**TEXTO SELECIONADO:**
──────────────────────────────

Virou moda, nos dias que passam, encontrar pessoas que buscam felicidade barata ridicularizando os outros e intrometendo-se na vida alheia. Falar mal do partido no poder identificando-o com o veículo de todos os males, tem sido visto como acto incontestável de coragem, símbolo de esperança cimentada nas promessas. Aos poucos, os anónimos saem da clandestinidade para ajudarem a construir o muro da incompreensão, numa luta renhida na qual todos os meios são bons. A seus olhos, até parece um disparate jurídico quando os outros dão a cara em defesa dos seus ideais. Os primeiros actos da tragédia do desmoronamento dos seus argumentos fazem-me pensar possuírem o corpo de um boi com o coração de galinha.
A minha avó, Lúcia, para incentivar a importância de respeitar e aconselhar aos que prometem mudanças, recomendava-nos recordar da fábula do Boi e do Passarinho, mesmo que para isso tivéssemos de sofrer humilhações. Avó, sempre começava assim: Era uma vez, um Boi inteligente cujo único defeito era o de não conhecer o que era Consciência;… a cada pausa nós respondíamos: «estamos juntos» e ela continuava. Aquele boi utilizando-se da inteligência em benefício próprio humilhava os colegas domésticos, sempre que o desejasse incluindo os mais velhos e até as autoridades. Pela inteligência granjeou apoio de habitantes da fazenda desde os porcos, passando para os cães, cabritos, patos, galinhas e ovelhas. A todos prometia mudanças, jurando-se capaz de sacrificar o próprio estômago em benefício dos outros, sofredores cujas grilhetas eram forjadas pelo proprietário da fazenda.

──────────────────────────────

**INFORMAÇÃO REGISTADA:**
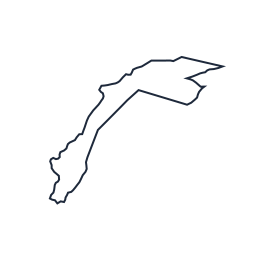 Abreu e Lima, Pernambuco, Brazil, rotated 120°
{"feature_id": "56859067B28528753412154", "entity_name": "Abreu e Lima", "entity_type": "district", "adm_level": 2, "iso_a3": "BRA", "parent_name": "Brazil", "parent_adm1": "Pernambuco", "projection": "albers", "projection_center": [-34.996, -7.866], "detail": "fine", "context": "isolated", "style": "outline", "palette": "slate", "viewbox_px": 256, "rotation_deg": 120, "n_neighbors": 0, "source": "geoboundaries", "source_scale": "gbopen_adm2", "svg_char_len": 1525}
<svg xmlns="http://www.w3.org/2000/svg" viewBox="0 0 256 256"><g transform="rotate(120 128 128)"><path d="M89.9,137.8L78.3,88.5L74.5,85.9L70.1,84.3L67.1,83.4L64.0,84.2L61.2,84.5L56.6,83.7L54.0,82.6L55.9,85.8L54.7,91.8L54.3,95.7L54.6,98.0L55.6,101.9L51.3,98.0L47.3,94.8L44.7,92.9L42.8,91.0L41.1,89.0L38.5,88.2L36.5,86.7L34.0,83.1L30.9,79.8L27.4,76.9L38.3,112.5L39.7,117.1L42.9,119.2L47.4,122.2L48.4,125.1L53.5,133.7L58.0,141.5L62.1,143.7L67.9,146.9L71.4,150.3L73.1,151.6L74.9,152.8L78.2,152.4L80.5,152.4L81.8,154.5L82.4,156.6L86.7,157.8L91.6,158.7L93.7,159.7L95.6,161.1L97.8,163.7L99.2,165.2L101.0,167.1L102.9,169.5L104.7,172.1L109.3,172.0L110.3,169.5L110.5,167.1L112.7,165.0L115.0,164.5L117.7,164.8L119.9,164.9L122.6,165.2L130.1,166.9L137.7,167.7L142.1,167.3L149.4,165.8L152.5,165.3L156.2,164.6L157.8,167.1L161.8,167.8L165.0,167.9L169.7,171.2L172.0,172.0L174.4,171.6L176.5,171.1L179.4,172.1L182.7,174.5L185.2,174.0L187.3,172.6L189.5,173.2L191.0,174.9L191.3,177.8L193.7,179.1L195.8,178.7L198.3,175.6L201.0,174.0L202.9,170.0L203.4,167.1L204.0,164.0L207.1,161.9L209.4,161.9L211.6,163.1L214.0,162.9L218.3,161.1L221.2,160.3L224.4,161.1L228.1,160.4L228.0,157.9L227.1,155.1L228.6,151.5L225.2,149.6L224.1,146.4L221.5,146.5L219.4,147.3L216.3,147.3L214.0,147.6L211.7,145.2L209.4,144.5L205.9,143.9L202.6,143.5L199.3,143.0L195.8,143.2L191.5,143.6L187.2,142.9L184.1,143.3L181.4,145.2L178.6,147.3L173.6,148.5L166.7,149.6L144.7,153.1L129.7,149.1L111.4,144.3L104.3,142.5L89.9,137.8Z" fill="none" stroke="#1e293b" stroke-width="2"/></g></svg>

──────────────────────────────

**O QUE SE PEDE:** Dê seguimento ao texto sobre a fábula do Boi e do Passarinho, começando logo depois da última frase apresentada.

**RESULTADO DO EXERCÍCIO:**
Aos porcos prometeu habitação condigna com uma piscina e água potável; aos cães prometeu que passariam a dormir dentro da casa nas noites; aos cabritos prometeu liberta-los de comerem vigiados e com corda aos pés; aos patos prometeu uma privacidade separada das galinhas porque era injusto aos patos habitarem um local chamado «galinheiro»; às galinhas prometeu livra-las da morte prematura para servirem de banquete aos hóspedes e às ovelhas prometeu retirar o seu nome dos livros sagrados como símbolo de aceitação da submissão até à morte. Esquecido e ignorado, o gato perguntou ao Boi Inteligente se tinha Consciência das suas promessas, pelo que ridicularizou-o dizendo: tenho nojo de quem enterra o seu excremento para esconder a sua natureza. Os demais animais puseram-se a rir e o gato, humilhado e esquecido, escondeu-se no silêncio.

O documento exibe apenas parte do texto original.